Domingo, 20 de setembro de 2026

Domingo, 20 de setembro de 2026

Voltar Entenda o que ainda precisa ser definido no julgamento sobre o ministro do Supremo Alexandre de Moraes

A sessão inédita do Supremo Tribunal Federal (STF) que começou a discutir a abertura ou não de uma apuração contra o ministro Alexandre de Moraes deu sinais de que ainda existem várias questões em aberto que precisam ser definidas pelo plenário que vão além de um julgamento em conjunto com André Mendonça. Entre os pontos centrais estão o rito para a análise de uma apuração contra ministros da Corte e se uma investigação depende de um pedido da Procuradoria-Geral da República (PGR).

Em outra frente, o presidente do Supremo, Edson Fachin, ainda precisa decidir sobre o afastamento ou não do diretor-geral da Polícia Federal (PF), Andrei Rodrigues, que também divide as duas alas do Supremo, e a retomada dos inquéritos do Master e do INSS, que estão paralisados na Presidência. A medida foi determinada por Fachin em meio aos embates na Corte.

Primeiro, Mendonça tirou o sigilo de um relatório que indicou Moraes como interlocutor de 52 mensagens de Daniel Vorcaro. Em retaliação, Moraes enviou um relatório de inteligência feito pela PF questionando a condução de Mendonça nos inquéritos.

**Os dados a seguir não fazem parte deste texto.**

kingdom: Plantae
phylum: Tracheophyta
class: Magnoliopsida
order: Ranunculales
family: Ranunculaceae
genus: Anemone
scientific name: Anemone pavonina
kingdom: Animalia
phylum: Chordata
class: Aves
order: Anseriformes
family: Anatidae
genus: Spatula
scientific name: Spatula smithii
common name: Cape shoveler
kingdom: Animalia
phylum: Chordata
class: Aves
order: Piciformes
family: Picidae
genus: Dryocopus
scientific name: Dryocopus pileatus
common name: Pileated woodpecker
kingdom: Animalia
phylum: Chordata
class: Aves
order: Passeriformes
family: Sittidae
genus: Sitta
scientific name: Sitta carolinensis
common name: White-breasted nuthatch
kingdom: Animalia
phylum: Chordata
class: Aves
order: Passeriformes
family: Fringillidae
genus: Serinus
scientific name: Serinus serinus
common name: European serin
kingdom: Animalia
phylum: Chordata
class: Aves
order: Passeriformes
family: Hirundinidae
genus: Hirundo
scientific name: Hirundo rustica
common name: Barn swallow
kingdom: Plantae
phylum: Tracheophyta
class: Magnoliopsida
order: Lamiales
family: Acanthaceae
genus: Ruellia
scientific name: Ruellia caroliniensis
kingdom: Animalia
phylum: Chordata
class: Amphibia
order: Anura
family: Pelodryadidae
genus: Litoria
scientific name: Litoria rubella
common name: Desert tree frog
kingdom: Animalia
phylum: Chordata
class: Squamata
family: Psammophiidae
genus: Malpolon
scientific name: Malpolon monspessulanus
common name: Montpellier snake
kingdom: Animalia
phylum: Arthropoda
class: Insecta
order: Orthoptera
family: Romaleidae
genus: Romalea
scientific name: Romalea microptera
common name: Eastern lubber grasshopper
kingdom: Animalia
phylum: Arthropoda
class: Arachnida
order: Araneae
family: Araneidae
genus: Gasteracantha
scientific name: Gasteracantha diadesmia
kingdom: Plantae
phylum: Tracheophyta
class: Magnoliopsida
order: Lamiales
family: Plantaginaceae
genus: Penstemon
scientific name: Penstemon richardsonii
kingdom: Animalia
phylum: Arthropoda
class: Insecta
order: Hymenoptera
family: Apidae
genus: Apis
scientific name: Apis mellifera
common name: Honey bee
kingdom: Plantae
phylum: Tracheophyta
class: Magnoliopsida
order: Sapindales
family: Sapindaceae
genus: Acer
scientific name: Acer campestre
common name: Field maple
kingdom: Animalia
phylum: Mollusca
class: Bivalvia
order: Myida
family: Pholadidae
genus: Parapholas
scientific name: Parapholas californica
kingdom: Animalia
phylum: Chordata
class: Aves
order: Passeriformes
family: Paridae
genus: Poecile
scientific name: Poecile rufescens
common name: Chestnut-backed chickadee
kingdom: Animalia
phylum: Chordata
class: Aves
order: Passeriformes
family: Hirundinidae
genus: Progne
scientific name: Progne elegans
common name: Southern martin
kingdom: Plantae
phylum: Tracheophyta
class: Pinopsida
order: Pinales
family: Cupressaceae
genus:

Nos bastidores, ministros apontam que ainda há dificuldades para construir uma saída institucional para a crise sem precedentes e instalada há mais de 15 dias, que já levou a bate-bocas e trocas de acusações públicas, guerra de liminares e a cancelamento de sessões, prejudicando o avanço da pauta de julgamentos. No Supremo, há quem aposte que uma solução possa só começar a se desenhar após as eleições e um dos caminhos seria avançar com medidas não só contra Moraes e Mendonça, mas também em relação aos demais integrantes da Corte que tiveram menções no caso Master ou parentes.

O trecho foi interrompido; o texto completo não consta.